##### DATA PROVIDED
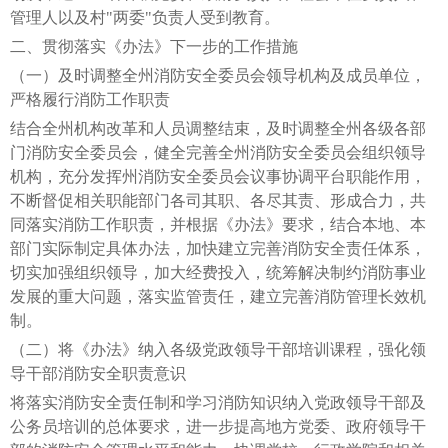
管理人以及村"两委"负责人受到教育。
二、贯彻落实《办法》下一步的工作措施
（一）及时调整全州消防安全委员会领导机构及成员单位，
严格履行消防工作职责
结合全州机构改革和人员调整结束，及时调整全州各级各部
门消防安全委员会，健全完善全州消防安全委员会组织领导
机构，充分发挥州消防安全委员会议事协调平台职能作用，
不断督促相关职能部门各司其职、各尽其责、形成合力，共
同落实消防工作职责，并根据《办法》要求，结合本地、本
部门实际制定具体办法，加快建立完善消防安全责任体系，
切实加强组织领导，加大经费投入，统筹解决制约消防事业
发展的重大问题，落实监管责任，建立完善消防管理长效机
制。
（二）将《办法》纳入各级党政领导干部培训课程，强化领
导干部消防安全职责意识
将落实消防安全责任制和学习消防知识纳入党政领导干部及
公务员培训的总体要求，进一步提高地方党委、政府领导干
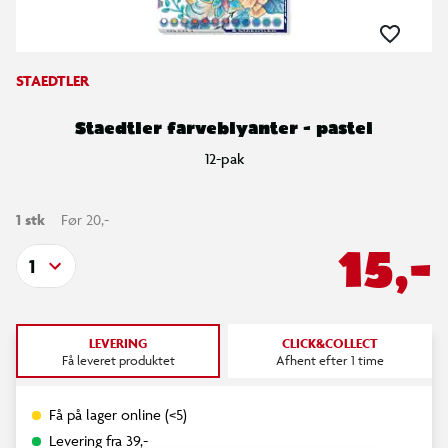
STAEDTLER
Staedtler farveblyanter - pastel
12-pak
1 stk
Før 20,-
15,-
1
LEVERING
CLICK&COLLECT
Få leveret produktet
Afhent efter 1 time
Få på lager online (<5)
Levering fra 39,-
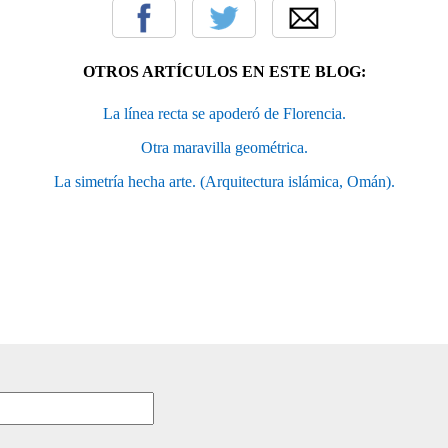
OTROS ARTÍCULOS EN ESTE BLOG:
La línea recta se apoderó de Florencia.
Otra maravilla geométrica.
La simetría hecha arte. (Arquitectura islámica, Omán).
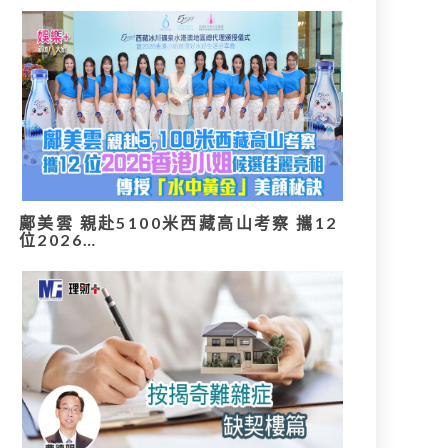
鄺美雲 親赴5100米西藏高山考察 攜12
位2026…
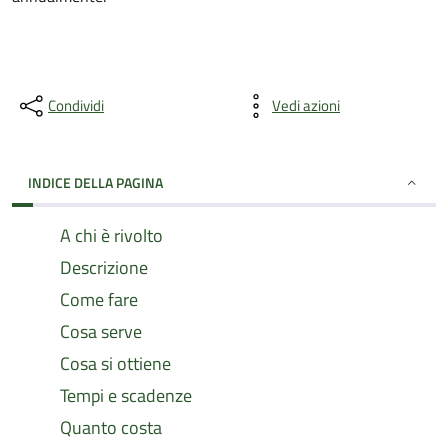
Condividi
Vedi azioni
INDICE DELLA PAGINA
A chi è rivolto
Descrizione
Come fare
Cosa serve
Cosa si ottiene
Tempi e scadenze
Quanto costa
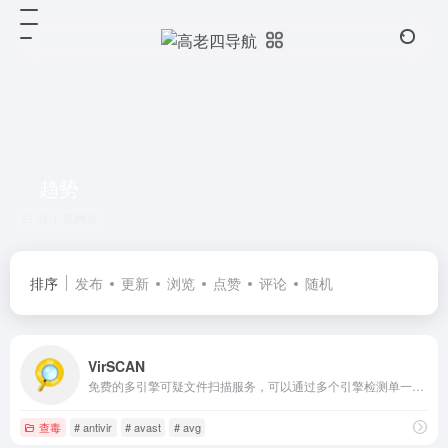
趋势
共 1 篇网址
排序
发布
更新
浏览
点赞
评论
随机
VirSCAN
免费的多引擎可疑文件扫描服务，可以通过多个引擎检测单一的可疑、病毒、木马、恶意等程序
查毒
# antivir
# avast
# avg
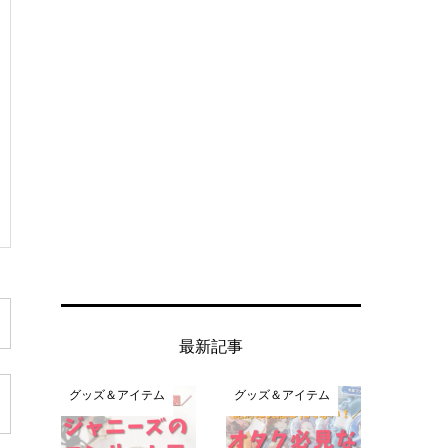
最新記事
グッズ＆アイテム
グッズ＆アイテム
##########
▶ TASK DIRECTIONS: An exact copy is needed of only the lines from the top of the material through the line with "Tempi e scadenze"; no pictures belong in it.

▶ REPLY TO THE TASK:
管理人以及村"两委"负责人受到教育。
二、贯彻落实《办法》下一步的工作措施
（一）及时调整全州消防安全委员会领导机构及成员单位，
严格履行消防工作职责
结合全州机构改革和人员调整结束，及时调整全州各级各部
门消防安全委员会，健全完善全州消防安全委员会组织领导
机构，充分发挥州消防安全委员会议事协调平台职能作用，
不断督促相关职能部门各司其职、各尽其责、形成合力，共
同落实消防工作职责，并根据《办法》要求，结合本地、本
部门实际制定具体办法，加快建立完善消防安全责任体系，
切实加强组织领导，加大经费投入，统筹解决制约消防事业
发展的重大问题，落实监管责任，建立完善消防管理长效机
制。
（二）将《办法》纳入各级党政领导干部培训课程，强化领
导干部消防安全职责意识
将落实消防安全责任制和学习消防知识纳入党政领导干部及
公务员培训的总体要求，进一步提高地方党委、政府领导干
STAEDTLER
Staedtler farveblyanter - pastel
12-pak
1 stk
Før 20,-
15,-
1
LEVERING
CLICK&COLLECT
Få leveret produktet
Afhent efter 1 time
Få på lager online (<5)
Levering fra 39,-
OTROS ARTÍCULOS EN ESTE BLOG:
La línea recta se apoderó de Florencia.
Otra maravilla geométrica.
La simetría hecha arte. (Arquitectura islámica, Omán).
鄺美雲 親赴5100米西藏高山考察 攜12
位2026…
Condividi
Vedi azioni
INDICE DELLA PAGINA
A chi è rivolto
Descrizione
Come fare
Cosa serve
Cosa si ottiene
Tempi e scadenze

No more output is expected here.